> [About this task] The expected answer is a copy of every line in the listing that has the word "Canvas".

------ Information given

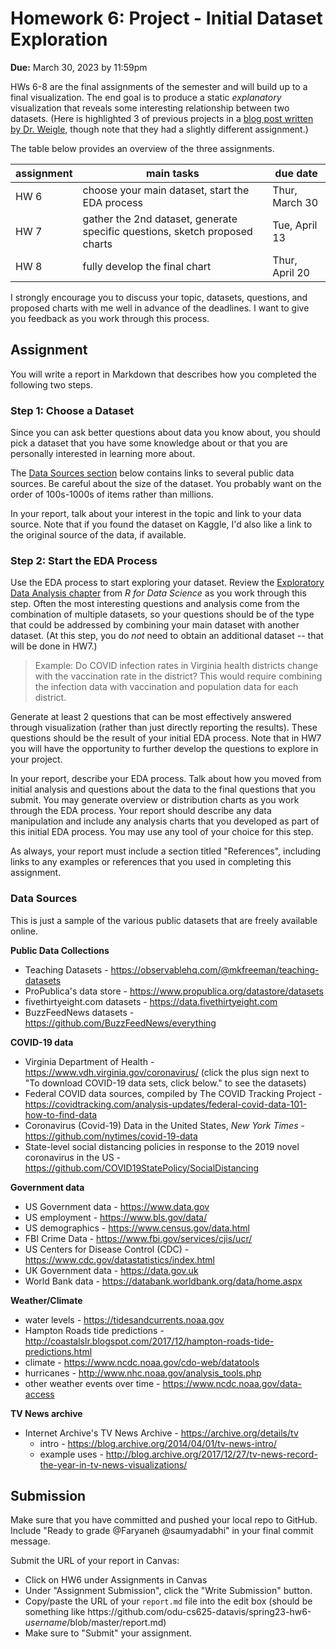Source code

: # Homework 6: Project - Initial Dataset Exploration
**Due:** March 30, 2023 by 11:59pm

HWs 6-8 are the final assignments of the semester and will build up to a final visualization.  The end goal is to produce a static *explanatory* visualization that reveals some interesting relationship between two datasets.  (Here is highlighted 3 of previous projects in a [blog post written by Dr. Weigle](https://ws-dl.blogspot.com/2021/04/2021-04-05-data-visualization-fall-2020.html), though note that they had a slightly different assignment.)

The table below provides an overview of the three assignments.

|assignment|main tasks|due date|
|---|---|---|
|HW 6|choose your main dataset, start the EDA process|Thur, March 30|
|HW 7|gather the 2nd dataset, generate specific questions, sketch proposed charts|Tue, April 13|
|HW 8|fully develop the final chart|Thur, April 20|

I strongly encourage you to discuss your topic, datasets, questions, and proposed charts with me well in advance of the deadlines. I want to give you feedback as you work through this process. 

## Assignment

You will write a report in Markdown that describes how you completed the following two steps.

### Step 1: Choose a Dataset

Since you can ask better questions about data you know about, you should pick a dataset that you have some knowledge about or that you are personally interested in learning more about. 

The [Data Sources section](#data-sources) below contains links to several public data sources. Be careful about the size of the dataset. You probably want on the order of 100s-1000s of items rather than millions.

In your report, talk about your interest in the topic and link to your data source. Note that if you found the dataset on Kaggle, I'd also like a link to the original source of the data, if available.

### Step 2: Start the EDA Process

Use the EDA process to start exploring your dataset. Review the [Exploratory Data Analysis chapter](https://r4ds.had.co.nz/exploratory-data-analysis.html) from *R for Data Science* as you work through this step.  Often the most interesting questions and analysis come from the combination of multiple datasets, so your questions should be of the type that could be addressed by combining your main dataset with another dataset. (At this step, you do *not* need to obtain an additional dataset -- that will be done in HW7.) 
> Example: Do COVID infection rates in Virginia health districts change with the vaccination rate in the district?  This would require combining the infection data with vaccination and population data for each district.

Generate at least 2 questions that can be most effectively answered through visualization (rather than just directly reporting the results).  These questions should be the result of your initial EDA process.  Note that in HW7 you will have the opportunity to further develop the questions to explore in your project.

In your report, describe your EDA process.  Talk about how you moved from initial analysis and questions about the data to the final questions that you submit.
You may generate overview or distribution charts as you work through the EDA process. Your report should describe any data manipulation and include any analysis charts that you developed as part of this initial EDA process.  You may use any tool of your choice for this step.

As always, your report must include a section titled "References", including links to any examples or references that you used in completing this assignment.

### Data Sources

This is just a sample of the various public datasets that are freely available online.

**Public Data Collections**
* Teaching Datasets - https://observablehq.com/@mkfreeman/teaching-datasets
* ProPublica's data store - https://www.propublica.org/datastore/datasets
* fivethirtyeight.com datasets - https://data.fivethirtyeight.com
* BuzzFeedNews datasets - https://github.com/BuzzFeedNews/everything

**COVID-19 data**
* Virginia Department of Health - https://www.vdh.virginia.gov/coronavirus/  (click the plus sign next to "To download COVID-19 data sets, click below." to see the datasets)
* Federal COVID data sources, compiled by The COVID Tracking Project - https://covidtracking.com/analysis-updates/federal-covid-data-101-how-to-find-data
* Coronavirus (Covid-19) Data in the United States, *New York Times* - https://github.com/nytimes/covid-19-data
* State-level social distancing policies in response to the 2019 novel coronavirus in the US - https://github.com/COVID19StatePolicy/SocialDistancing

**Government data**
* US Government data - https://www.data.gov
* US employment - https://www.bls.gov/data/
* US demographics - https://www.census.gov/data.html
* FBI Crime Data - https://www.fbi.gov/services/cjis/ucr/
* US Centers for Disease Control (CDC) - https://www.cdc.gov/datastatistics/index.html
* UK Government data - https://data.gov.uk
* World Bank data - https://databank.worldbank.org/data/home.aspx

**Weather/Climate**
* water levels - https://tidesandcurrents.noaa.gov
* Hampton Roads tide predictions - http://coastalslr.blogspot.com/2017/12/hampton-roads-tide-predictions.html
* climate - https://www.ncdc.noaa.gov/cdo-web/datatools
* hurricanes - http://www.nhc.noaa.gov/analysis_tools.php
* other weather events over time - https://www.ncdc.noaa.gov/data-access

**TV News archive**
* Internet Archive's TV News Archive - https://archive.org/details/tv
  * intro - https://blog.archive.org/2014/04/01/tv-news-intro/
  * example uses - http://blog.archive.org/2017/12/27/tv-news-record-the-year-in-tv-news-visualizations/

## Submission
Make sure that you have committed and pushed your local repo to GitHub.  Include "Ready to grade @Faryaneh @saumyadabhi" in your final commit message. 

Submit the URL of your report in Canvas:
* Click on HW6 under Assignments in Canvas
* Under "Assignment Submission", click the "Write Submission" button.
* Copy/paste the URL of your `report.md` file into the edit box (should be something like https<nolink>://github.com/odu-cs625-datavis/spring23-hw6-*username*/blob/master/report.md)
* Make sure to "Submit" your assignment.
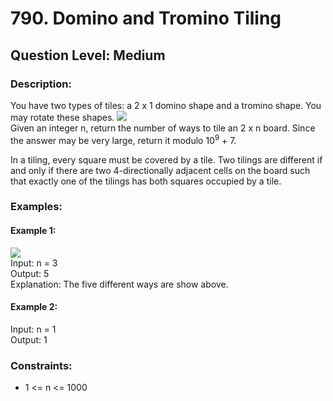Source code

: # 790. Domino and Tromino Tiling
## Question Level: Medium
### Description:
You have two types of tiles: a 2 x 1 domino shape and a tromino shape. You may rotate these shapes.
<img src="https://assets.leetcode.com/uploads/2021/07/15/lc-domino.jpg"><br>
Given an integer n, return the number of ways to tile an 2 x n board. Since the answer may be very large, return it modulo 10<sup>9</sup> + 7.

In a tiling, every square must be covered by a tile. Two tilings are different if and only if there are two 4-directionally adjacent cells on the board such that exactly one of the tilings has both squares occupied by a tile.

### Examples:
#### Example 1:
<img src="https://assets.leetcode.com/uploads/2021/07/15/lc-domino1.jpg"><br>
Input: n = 3  
Output: 5  
Explanation: The five different ways are show above.  
#### Example 2:

Input: n = 1  
Output: 1  

### Constraints:

- 1 <= n <= 1000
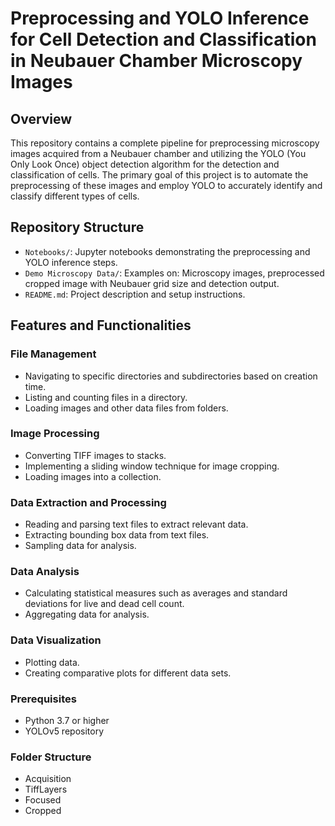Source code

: # Preprocessing and YOLO Inference for Cell Detection and Classification in Neubauer Chamber Microscopy Images

## Overview

This repository contains a complete pipeline for preprocessing microscopy images acquired from a Neubauer chamber and utilizing the YOLO (You Only Look Once) object detection algorithm for the detection and classification of cells. The primary goal of this project is to automate the preprocessing of these images and employ YOLO to accurately identify and classify different types of cells.

## Repository Structure

- `Notebooks/`: Jupyter notebooks demonstrating the preprocessing and YOLO inference steps.
- `Demo Microscopy Data/`: Examples on: Microscopy images, preprocessed cropped image with Neubauer grid size and detection output.
- `README.md`: Project description and setup instructions.

## Features and Functionalities

### File Management
- Navigating to specific directories and subdirectories based on creation time.
- Listing and counting files in a directory.
- Loading images and other data files from folders.

### Image Processing
- Converting TIFF images to stacks.
- Implementing a sliding window technique for image cropping.
- Loading images into a collection.

### Data Extraction and Processing
- Reading and parsing text files to extract relevant data.
- Extracting bounding box data from text files.
- Sampling data for analysis.

### Data Analysis
- Calculating statistical measures such as averages and standard deviations for live and dead cell count.
- Aggregating data for analysis.

### Data Visualization
- Plotting data.
- Creating comparative plots for different data sets.

### Prerequisites

- Python 3.7 or higher
- YOLOv5 repository

### Folder Structure
- Acquisition
- TiffLayers
- Focused
- Cropped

------------

> [Output of the exercise]
Submit the URL of your report in Canvas:
* Click on HW6 under Assignments in Canvas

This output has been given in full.